Exercise 1

Problem

What is the type of each vector below? Check your answer in R.

c(4L, 16, 0)
c(NaN, NA, -Inf)
c(NA, TRUE, FALSE, "TRUE")
c(pi, NaN, NA)

Solution

typeof(c(4L, 16, 0))
#> [1] "double"
typeof(c(NaN, NA, -Inf))
#> [1] "double"
typeof(c(NA, TRUE, FALSE, "TRUE"))
#> [1] "character"
typeof(c(pi, NaN, NA))
#> [1] "double"

Exercise 2

Problem

Write a conditional statement that prints “Can’t proceed NA or NaN present!” if a vector contains NA or NaN. Test your code with vectors x and y below.

x <- NA
y <- c(1:5, NaN, NA, sqrt(3))

Solution

x <- NA
y <- c(1:5, NaN, NA, sqrt(3))
if (any(is.na(x))) {print("Can't proceed NA or NaN present!")}
#> [1] "Can't proceed NA or NaN present!"
if (any(is.na(y))) {print("Can't proceed NA or NaN present!")}
#> [1] "Can't proceed NA or NaN present!"

Exercise 3

Problem

Create a list in R that has a similar structure as the JSON product-order data below.

[
 {
  "id": {
    "oid": "5968dd23fc13ae04d9000001"
  },
  "product_name": "sildenafil citrate",
  "supplier": "Wisozk Inc",
  "quantity": 261,
  "unit_cost": "$10.47"
 },
 
 {
  "id": {
    "oid": "5968dd23fc13ae04d9000002"
  },
  "product_name": "Mountain Juniperus ashei",
  "supplier": "Keebler-Hilpert",
  "quantity": 292,
  "unit_cost": "$8.74"
 }
]

Solution

x <- list(
  list(
    id           = list(oid = "5968dd23fc13ae04d9000001"),
    product_name = "sildenafil citrate",
    supplier     = "Wisozk Inc",
    quantity     = 261,
    unit_cost    = "$10.47"
  ),
  list(
    id           = list(oid = "5968dd23fc13ae04d9000002"),
    product_name = "Mountain Juniperus ashei",
    supplier     = "Keebler-Hilpert",
    quantity     = 292,
    unit_cost    = "$8.74"
  )
)

str(x)
#> List of 2
#>  $ :List of 5
#>   ..$ id          :List of 1
#>   .. ..$ oid: chr "5968dd23fc13ae04d9000001"
#>   ..$ product_name: chr "sildenafil citrate"
#>   ..$ supplier    : chr "Wisozk Inc"
#>   ..$ quantity    : num 261
#>   ..$ unit_cost   : chr "$10.47"
#>  $ :List of 5
#>   ..$ id          :List of 1
#>   .. ..$ oid: chr "5968dd23fc13ae04d9000002"
#>   ..$ product_name: chr "Mountain Juniperus ashei"
#>   ..$ supplier    : chr "Keebler-Hilpert"
#>   ..$ quantity    : num 292
#>   ..$ unit_cost   : chr "$8.74"

Exercise 4

Problem

Write a function called get_vector_properties() that takes an atomic vector and returns the following information in the format of a list: the vector’s type, length, and element names. Hint: element names can be retrieved with function names().

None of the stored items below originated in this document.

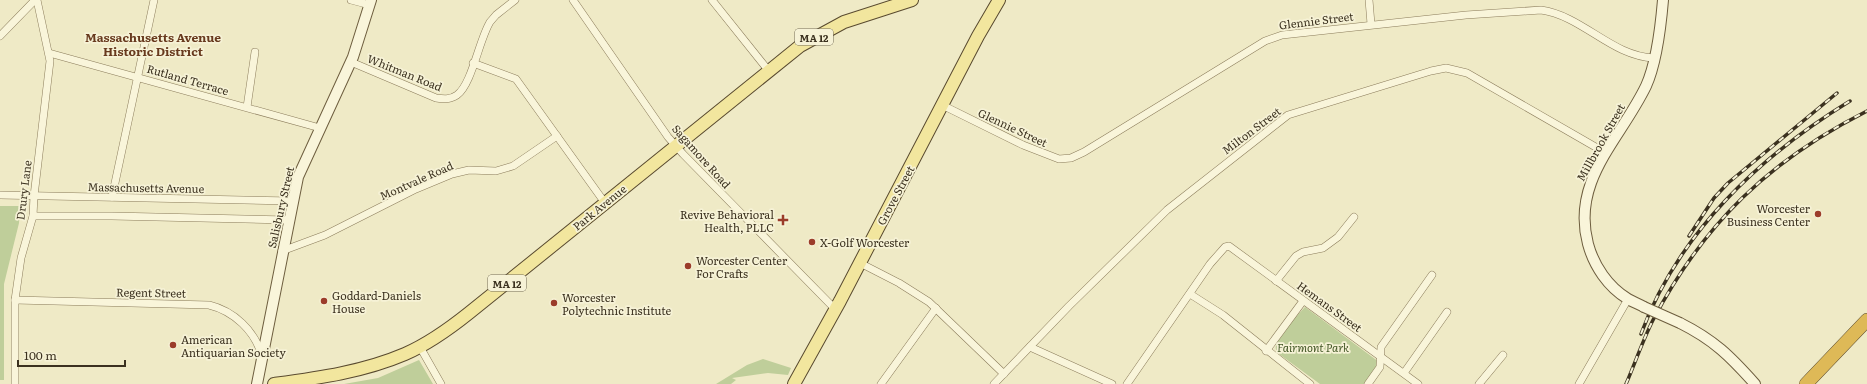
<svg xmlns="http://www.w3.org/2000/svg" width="1867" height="384" viewBox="0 0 1867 384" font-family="Literata,serif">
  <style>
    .green { fill: #bfce9a }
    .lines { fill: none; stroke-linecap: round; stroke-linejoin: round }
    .minor-casing { stroke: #8b7c5b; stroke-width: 8 }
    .secondary-casing { stroke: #6d5d3e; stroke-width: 12 }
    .primary-casing { stroke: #594a2f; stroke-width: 14 }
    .motorway-casing { stroke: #594a2f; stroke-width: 14 }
    .minor { stroke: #f9f5da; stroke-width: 7 }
    .secondary { stroke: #f9f5da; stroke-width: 10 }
    .primary { stroke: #f2e69e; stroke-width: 12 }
    .motorway { stroke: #deb957; stroke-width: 13 }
    .rail-casing { stroke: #3b311f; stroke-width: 3.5 }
    .rail { stroke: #f6f2d6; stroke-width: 2; stroke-dasharray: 6; stroke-linecap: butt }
    .secondary-bridge-casing { stroke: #6d5d3e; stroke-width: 12; stroke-linecap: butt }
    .secondary-bridge { stroke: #f9f5da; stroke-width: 10 }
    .poi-dot { fill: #9b3c2a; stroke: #f6f2d6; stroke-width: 1.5 }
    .labels { text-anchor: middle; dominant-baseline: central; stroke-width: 3.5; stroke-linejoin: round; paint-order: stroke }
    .shield { fill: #f6f2d6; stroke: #736b56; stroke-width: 1 }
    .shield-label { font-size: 10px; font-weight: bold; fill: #3b311f }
    .street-label { font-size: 11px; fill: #3b311f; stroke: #f6f2d6 }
    .poi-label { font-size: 11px; fill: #3b311f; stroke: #f6f2d6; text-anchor: start }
    .park-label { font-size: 11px; font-style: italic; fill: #435726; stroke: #f6f2d6 }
    .neighbourhood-label { font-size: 12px; font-weight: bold; fill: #683a1e; stroke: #f6f2d6 }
  </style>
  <rect width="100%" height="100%" fill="#efeac6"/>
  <g class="green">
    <polygon points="0,206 20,206 19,223 4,284 4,380 0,380"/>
    <path d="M1305,307L1379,362L1364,384H1320L1279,354C1277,352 1275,349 1276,346C1278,334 1297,316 1305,307Z"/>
    <polygon points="763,359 791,368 788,375 768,373 732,378 736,380 731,384 716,384 747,365"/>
    <polygon points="419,360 433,384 344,384 378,378"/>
  </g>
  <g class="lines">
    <g class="minor-casing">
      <g id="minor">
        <polyline points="351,0 370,5"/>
        <polyline points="573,0 668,137 683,154 835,309"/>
        <polyline points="712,0 768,70"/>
        <polyline points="1369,0 1371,24"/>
        <polyline points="0,36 35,0"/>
        <polyline points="49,53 320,128"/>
        <path d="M351,62L436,98C443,99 450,100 457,95C472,84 479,40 490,22L496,15L515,0"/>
        <polyline points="473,63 516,79 605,203"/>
        <path d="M942,105L1023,145L1059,159L1071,158L1084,152L1265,41L1282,35L1466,15L1541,10C1583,16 1611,56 1654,58"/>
        <polyline points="247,107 255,52"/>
        <polyline points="0,195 292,201"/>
        <polyline points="112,197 154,0"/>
        <polyline points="33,216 112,216 288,220"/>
        <polyline points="282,251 325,235 416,189 452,174 469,170 496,171 513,166 557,136"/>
        <polyline points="860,263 899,283 929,302 1004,374"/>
        <polyline points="1276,281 1296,256 1303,252 1323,248 1338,237 1354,217"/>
        <polyline points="1190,294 1223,315 1310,384"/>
        <path d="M15,300L209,305C234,311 255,331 262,356"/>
        <polyline points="420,347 441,384"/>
        <polyline points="1030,347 1112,384"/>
        <polyline points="1266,351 1303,301"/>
        <polyline points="1404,373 1447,312"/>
        <polyline points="15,384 15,300 21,258 33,216 34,196 50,61 37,0"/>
        <polyline points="881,384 936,308"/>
        <polyline points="994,384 1069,306 1167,210 1288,115 1431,71 1446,68 1467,73 1606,153"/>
        <polyline points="1127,384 1210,264 1225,247 1229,246 1418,384"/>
        <polyline points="1368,384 1380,367 1381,347 1432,275"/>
        <polyline points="1479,384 1503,355"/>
        <polyline points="1579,384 1628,299"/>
      </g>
    </g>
    <g class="secondary-casing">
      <g id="secondary">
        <path d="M1644,307C1639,304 1633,302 1628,299C1608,287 1594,266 1588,244C1571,180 1620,140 1646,86C1656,64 1661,24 1663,0"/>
        <path d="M1680,323C1714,340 1730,356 1755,384"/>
        <polyline points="257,384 298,177 353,57 371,0"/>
      </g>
    </g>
    <g class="primary-casing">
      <g id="primary">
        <path d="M274,384C318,378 363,372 405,354C428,344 449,329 469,313L800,46L844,22L912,0"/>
        <polyline points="794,384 840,301 978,36 999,0"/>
      </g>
    </g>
    <g class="motorway-casing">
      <polyline id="motorway" points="1806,384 1867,320"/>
    </g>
    <use href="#minor" class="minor"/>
    <use href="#secondary" class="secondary"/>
    <use href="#primary" class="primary"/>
    <use href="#motorway" class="motorway"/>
    <g class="rail-casing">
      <g id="rail">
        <polyline points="1689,236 1714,198 1728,183 1837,93"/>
        <path d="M1641,334C1678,233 1760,156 1850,101"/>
        <path d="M1626,384C1635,363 1643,340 1653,320C1704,223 1770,160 1867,111"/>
      </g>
    </g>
    <use href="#rail" class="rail"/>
    <g class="secondary-bridge-casing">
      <polyline id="secondary-bridge" points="1644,307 1680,323"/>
    </g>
    <use href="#secondary-bridge" class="secondary-bridge"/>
  </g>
  <g class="poi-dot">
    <circle cx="1818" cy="214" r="4"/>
    <path d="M781 214h4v4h4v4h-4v4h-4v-4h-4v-4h4z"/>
    <circle cx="812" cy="242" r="4"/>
    <circle cx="688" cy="266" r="4"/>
    <circle cx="324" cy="301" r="4"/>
    <circle cx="554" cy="303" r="4"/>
    <circle cx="173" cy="345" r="4"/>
  </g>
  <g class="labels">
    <g class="shield">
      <rect x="795" y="29" width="38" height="16" rx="3"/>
      <rect x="488" y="275" width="38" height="16" rx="3"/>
    </g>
    <g class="shield-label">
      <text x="814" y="37">MA 12</text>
      <text x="507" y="283">MA 12</text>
    </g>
    <g class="street-label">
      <text transform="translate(1316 20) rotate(-7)">Glennie Street</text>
      <text transform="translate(405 72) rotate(22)">Whitman Road</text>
      <text transform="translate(188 79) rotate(16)">Rutland Terrace</text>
      <text transform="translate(1013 127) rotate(25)">Glennie Street</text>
      <text transform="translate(1251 130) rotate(-37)">Milton Street</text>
      <text transform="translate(1600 142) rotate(-61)">Millbrook Street</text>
      <text transform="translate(702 156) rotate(48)">Sagamore Road</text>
      <text transform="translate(416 180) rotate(-24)">Montvale Road</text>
      <text transform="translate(146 187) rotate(1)">Massachusetts Avenue</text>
      <text transform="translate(23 190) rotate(-83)">Drury Lane</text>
      <text transform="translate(895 195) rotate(-62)">Grove Street</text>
      <text transform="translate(280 207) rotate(-77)">Salisbury Street</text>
      <text transform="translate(599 207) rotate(-39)">Park Avenue</text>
      <text transform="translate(151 292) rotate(1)">Regent Street</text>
      <text transform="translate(1330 306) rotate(36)">Hemans Street</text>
    </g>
    <g class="poi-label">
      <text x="1810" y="208" text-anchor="end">Worcester<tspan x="1810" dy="13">Business Center</tspan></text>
      <text x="774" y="214" text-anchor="end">Revive Behavioral<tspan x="774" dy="13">Health, PLLC</tspan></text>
      <text x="820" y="242">X-Golf Worcester</text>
      <text x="696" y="260">Worcester Center<tspan x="696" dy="13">For Crafts</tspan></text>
      <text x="332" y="295">Goddard-Daniels<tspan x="332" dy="13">House</tspan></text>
      <text x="562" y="297">Worcester<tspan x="562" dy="13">Polytechnic Institute</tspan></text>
      <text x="181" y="339">American<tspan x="181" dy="13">Antiquarian Society</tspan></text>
    </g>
    <g class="park-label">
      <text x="1313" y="347">Fairmont Park</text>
    </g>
    <g class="neighbourhood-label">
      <text x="153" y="37">Massachusetts Avenue<tspan x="153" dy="14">Historic District</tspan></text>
    </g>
  </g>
  <path d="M18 360v6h107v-6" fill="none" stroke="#3b311f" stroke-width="2"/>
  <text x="24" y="360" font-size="12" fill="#3b311f" stroke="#f6f2d6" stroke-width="3" paint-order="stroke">100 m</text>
</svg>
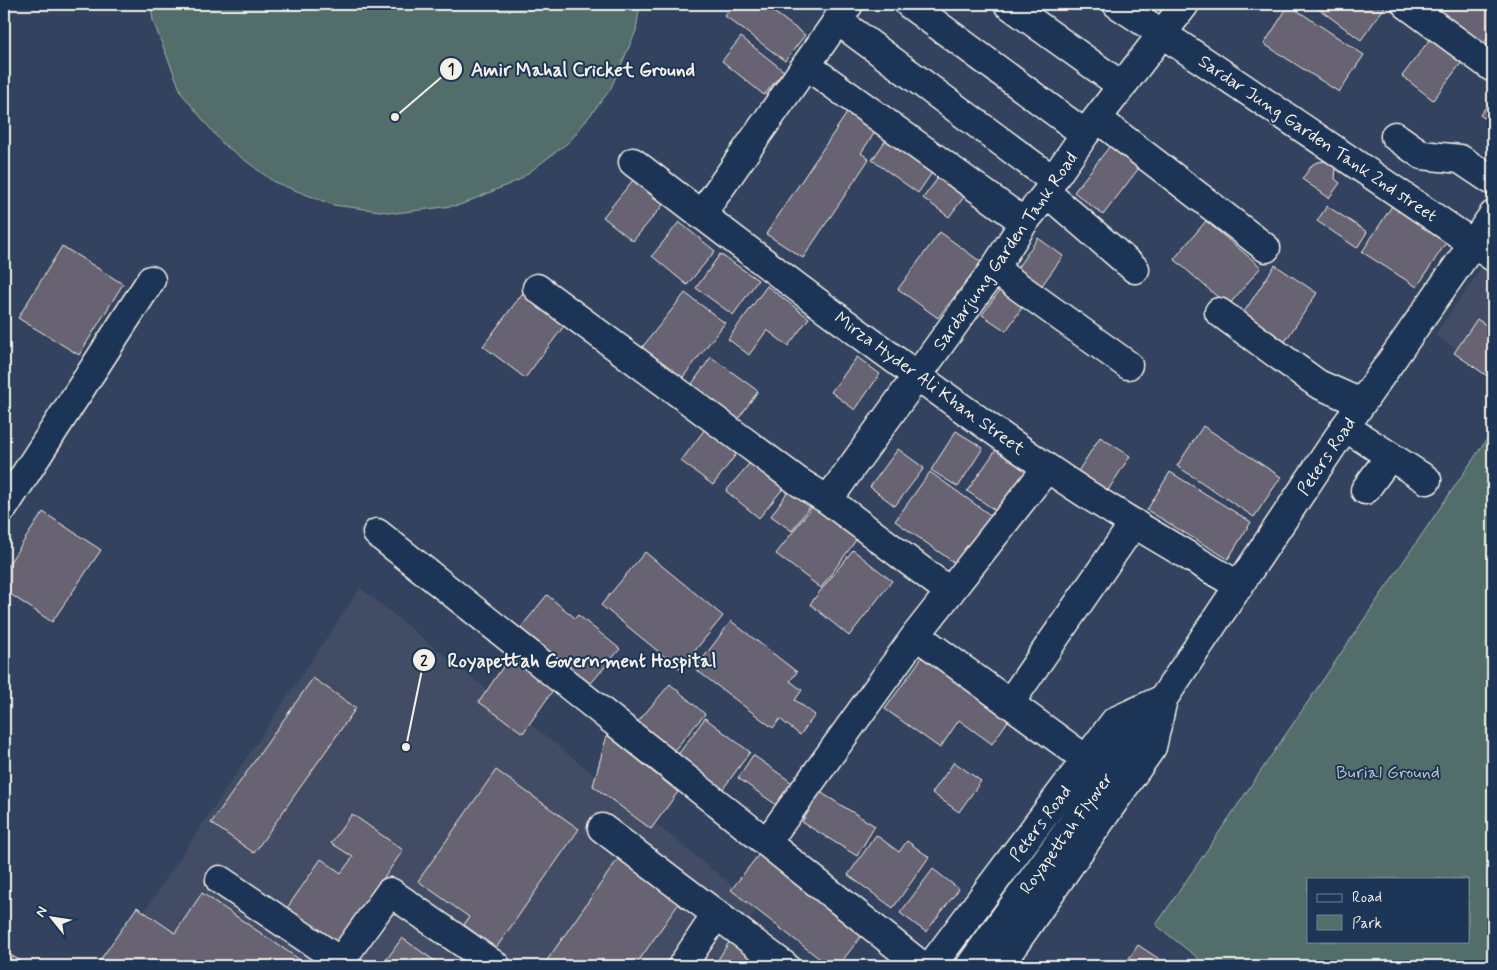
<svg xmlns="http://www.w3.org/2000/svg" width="1497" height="970" viewBox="0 0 1497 970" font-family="Mynerve,sans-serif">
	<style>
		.built { fill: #434d65 }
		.green { fill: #536e6b; stroke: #a4b0aa; fill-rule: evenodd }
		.building { fill: #676373; stroke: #f4f1e8 }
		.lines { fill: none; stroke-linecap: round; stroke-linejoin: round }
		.minor-casing { stroke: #f4f1e8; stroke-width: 31 }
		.major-casing { stroke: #f4f1e8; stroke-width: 31 }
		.minor { stroke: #1d3557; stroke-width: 28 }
		.major { stroke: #1d3557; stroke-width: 28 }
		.labels { text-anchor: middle; stroke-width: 4; stroke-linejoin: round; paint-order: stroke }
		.street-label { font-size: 18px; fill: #f4f1e8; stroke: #1d3557 }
		.park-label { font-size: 18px; fill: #bcc3bc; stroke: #1d3557 }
		.leader { fill: none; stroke: #f4f1e8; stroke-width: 2 }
		.callout-dot { fill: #f4f1e8; stroke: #1d3557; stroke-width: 2 }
		.mark-label { font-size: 15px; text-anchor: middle; font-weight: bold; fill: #111 }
		.callout-label { font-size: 19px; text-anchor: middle; font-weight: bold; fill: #f4f1e8; stroke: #1d3557; stroke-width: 4; stroke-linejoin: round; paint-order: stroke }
	</style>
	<rect width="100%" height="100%" fill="#33435f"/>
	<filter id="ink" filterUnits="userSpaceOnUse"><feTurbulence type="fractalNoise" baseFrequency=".02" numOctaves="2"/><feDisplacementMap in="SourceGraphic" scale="10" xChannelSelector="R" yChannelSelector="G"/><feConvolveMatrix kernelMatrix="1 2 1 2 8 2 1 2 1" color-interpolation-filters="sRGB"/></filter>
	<g filter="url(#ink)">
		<path class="built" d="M1493,252V373L1435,335Z
			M360,588L758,906L726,966H108Z"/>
		<path class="green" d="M151,4H640L636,31L610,90L570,141L519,180L460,205L396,213L333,205L274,182L222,143L182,94L153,21Z
			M1493,430V966H1208L1156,925ZM1308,879H1468V941H1308Z"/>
		<path class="building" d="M734,4H763L805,35L785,61L725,16Z
			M1312,4H1387L1361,40Z
			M1448,4H1493V31L1480,48L1439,16Z
			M1289,5L1364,55L1339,92L1264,44Z
			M1437,30L1468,54L1433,100L1402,76Z
			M741,37L784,71L764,95L722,61Z
			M1493,97V125L1480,115Z
			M847,113L875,132L861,153L869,159L803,258L766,234Z
			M890,134L936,167L918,193L872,160Z
			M1110,146L1139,168L1103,215L1074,192Z
			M1327,161L1336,168L1335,179L1340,183L1329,198L1302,179L1313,164L1318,162Z
			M941,174L967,193L949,217L923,198Z
			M633,180L663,205L633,241L603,217Z
			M1396,200L1451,235L1417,287L1362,252Z
			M1327,206L1367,232L1357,248L1317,221Z
			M1206,221L1261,267L1228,306L1174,259Z
			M679,222L715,251L687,285L652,256Z
			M940,232L981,262L938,318L898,289Z
			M1038,238L1063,256L1035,295L1011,277Z
			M62,246L123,284L79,355L18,318Z
			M720,254L758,280L733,315L696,288Z
			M1275,265L1317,293L1284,343L1242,315Z
			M1007,280L1030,296L1006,331L982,315Z
			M528,286L570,318L525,378L483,346Z
			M767,286L809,318L788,346L767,330L749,355L728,339Z
			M685,293L725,323L676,386L636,355Z
			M1477,319L1493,330V380L1454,353Z
			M711,357L758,391L734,425L687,391Z
			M857,357L880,374L855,410L831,392Z
			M708,425L740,449L713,485L681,461Z
			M1203,426L1281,477L1254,517L1177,466Z
			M956,431L983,448L958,487L931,470Z
			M1100,437L1130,456L1103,498L1073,479Z
			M898,449L924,468L895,506L870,487Z
			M996,450L1030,474L1002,515L967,491Z
			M754,458L786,485L759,518L726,491Z
			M930,472L993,517L959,566L895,521Z
			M1170,472L1251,522L1228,559L1147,510Z
			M791,487L813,502L792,531L771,516Z
			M818,499L862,532L821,588L776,554Z
			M43,512L101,550L52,622L4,590V571Z
			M853,550L892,581L849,636L810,604Z
			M645,552L723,616L680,669L601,605Z
			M547,595L575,618L578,615L620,649L587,688L518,631Z
			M731,621L797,672L790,681L802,690L795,700L815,715L800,735L780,719L773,728L695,669Z
			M511,655L556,686L523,733L479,702Z
			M923,656L1010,718L992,744L959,720L940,748L885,709Z
			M313,678L356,708L254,853L211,823Z
			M670,684L705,714L671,754L636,724Z
			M705,718L750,752L720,793L674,760Z
			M607,735L678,792L651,829L593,786Z
			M753,755L801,789L785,811L738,778Z
			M954,762L981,781L959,812L932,793Z
			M496,770L579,829L496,948L464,925L469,917L418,881Z
			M820,792L875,826L857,856L802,822Z
			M352,814L403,850L339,944L287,908L321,859L341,873L353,857L331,843Z
			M876,835L899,852L907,841L929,857L893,908L848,875Z
			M763,849L867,929L838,966H829L731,890Z
			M620,856L682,899L635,966H543Z
			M933,869L959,889L926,932L900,913Z
			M202,893L309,966H96L137,907L175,933Z
			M733,936L765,966H714Z
			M402,938L442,966H382Z
			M1138,945L1170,966H1124Z
			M4,951L29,966H4Z"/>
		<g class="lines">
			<defs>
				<path id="minor" d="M909,4L1085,134
					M1008,4L1122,86
					M1117,4L1205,62L1493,257
					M1406,4L1493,68
					M837,20L1053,180
					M806,65L1024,222
					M1098,119L1266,248
					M1395,136L1422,155L1460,159L1493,181
					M633,162C768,266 905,370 1046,467C1108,510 1174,547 1239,586
					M1047,193L1135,269
					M701,215L849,4
					M994,269L1128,365
					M537,288L799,482L828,500L950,592
					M1219,312L1318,384L1361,403
					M1345,427L1427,480
					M1365,490L1390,456
					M828,500L994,269L1024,222L1047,193L1053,180L1085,134L1185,4
					M4,507L151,280
					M377,533L922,966
					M916,635L1087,760
					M1009,704L1134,523
					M602,828L785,966
					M767,842L916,635L1047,468
					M220,880L340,961
					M337,966L390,892L496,966
					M682,966L716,915"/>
				<path id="major" d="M931,966L1115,721L1163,699
					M970,966L1156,709
					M999,966L1152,747L1163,699L1345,427L1493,215"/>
			</defs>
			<use href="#minor" class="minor-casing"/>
			<use href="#major" class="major-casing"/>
			<use href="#minor" class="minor"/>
			<use href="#major" class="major"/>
		</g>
	</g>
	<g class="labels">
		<g class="street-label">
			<text transform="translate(1318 138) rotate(34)" y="6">Sardar Jung Garden Tank 2nd street</text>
			<text transform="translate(1005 251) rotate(-55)" y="6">Sardarjung Garden Tank Road</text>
			<text transform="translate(930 383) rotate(36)" y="6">Mirza Hyder Ali Khan Street</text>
			<text transform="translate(1326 456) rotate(-56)" y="6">Peters Road</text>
			<text transform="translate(1040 823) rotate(-53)" y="6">Peters Road</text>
			<text transform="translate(1066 833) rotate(-54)" y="6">Royapettah Flyover</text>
		</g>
		<g class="park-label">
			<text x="1388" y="778">Burial Ground</text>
		</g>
	</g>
	<path class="leader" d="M395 117L451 69M406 747L424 660"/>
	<g class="callout-dot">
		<circle cx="395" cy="117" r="5"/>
		<circle cx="406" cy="747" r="5"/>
		<circle cx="451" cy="69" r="12"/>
		<circle cx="424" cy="660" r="12"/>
	</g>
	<g class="mark-label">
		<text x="451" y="74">1</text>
		<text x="424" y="666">2</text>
	</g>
	<g class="callout-label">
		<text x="583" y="76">Amir Mahal Cricket Ground</text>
		<text x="582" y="667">Royapettah Government Hospital</text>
	</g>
	<rect width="1497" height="970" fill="none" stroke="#1d3557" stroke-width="20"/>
	<rect x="10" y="10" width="1477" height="950" fill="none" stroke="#f4f1e8" stroke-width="2" filter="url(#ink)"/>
	<rect x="1307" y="878" width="162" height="65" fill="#1d3557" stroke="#738091"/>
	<rect x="1317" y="894" width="25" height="8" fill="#1d3557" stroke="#738091"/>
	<text x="1352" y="902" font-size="15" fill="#f4f1e8">Road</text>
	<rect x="1317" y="915" width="25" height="15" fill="#536e6b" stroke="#738091"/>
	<text x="1352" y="928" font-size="15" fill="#f4f1e8">Park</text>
	<g transform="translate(52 918) rotate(300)" stroke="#1d3557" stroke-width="4" paint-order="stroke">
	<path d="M0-4L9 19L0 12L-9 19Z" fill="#f4f1e8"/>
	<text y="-8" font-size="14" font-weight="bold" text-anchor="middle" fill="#f4f1e8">N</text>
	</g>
</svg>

get_vector_properties(c(5, 10, -5, 8, 11, 0))
#> $data_type
#> [1] "double"
#> 
#> $length
#> [1] 6
#> 
#> $names
#> NULL
get_vector_properties(c(a = "-1", b = "0", c = "1"))
#> $data_type
#> [1] "character"
#> 
#> $length
#> [1] 3
#> 
#> $names
#> [1] "a" "b" "c"

Solution

get_vector_properties <- function(x) {
  
  list(data_type = typeof(x),
       length    = length(x),
       names     = names(x)
       )
}

Exercise 5

Problem

We have seen the group membership operator %in%. Write an infix function named %!in% that returns TRUE for each component in the left operand that is not in the right operand. For example,

x <- c(4, -4, 9, 33, 1)
y <- c(1, 44, 1, 0, 33, 10, 62)

x %!in% y
#> [1]  TRUE  TRUE  TRUE FALSE FALSE

Solution

`%!in%` <- function(a, b) {
  !(a %in% b)
}
x <- c(4, -4, 9, 33, 1)
y <- c(1, 44, 1, 0, 33, 10, 62)

x %!in% y
#> [1]  TRUE  TRUE  TRUE FALSE FALSE

Exercise 6

This function requires subsetting. If you can’t get this to work, that’s okay. We’ll cover subsetting next week.

Problem

Write a function called seq_fib(). Function seq_fib() should take one argument, n - an atomic numeric vector of length 1, and return the first n Fibonacci numbers as an atomic vector. Some examples of the function in action are given below.

Valid inputs

seq_fib(n = 1)
seq_fib(n = 2)
seq_fib(n = 7)
seq_fib(n = 10)
#> [1] 0
#> [1] 0 1
#> [1] 0 1 1 2 3 5 8
#>  [1]  0  1  1  2  3  5  8 13 21 34

Invalid inputs

seq_fib(n = -2)
#> Error in seq_fib(n = -2): n >= 1 is not TRUE
seq_fib(n = c(2, 3, 10))
#> Error in seq_fib(n = c(2, 3, 10)): length(n) == 1 is not TRUE

Did you remember to handle situations such as seq_fib(n = 4.9)?

Solution

seq_fib <- function(n) {
  # check for n to be greater than or equal to 1
  stopifnot(length(n) == 1, n >= 1, n %/% 1 == n)
  
  fib.vec <- c(0, 1)
  if (n <= 2) { # n = 1 or n = 2
    fib.vec <- fib.vec[1:n]
  } else {
     for (i in 3:n) { # n >= 3
       fib.vec[i] <- fib.vec[i - 2] + fib.vec[i - 1]
     }
  }
  return(fib.vec)
}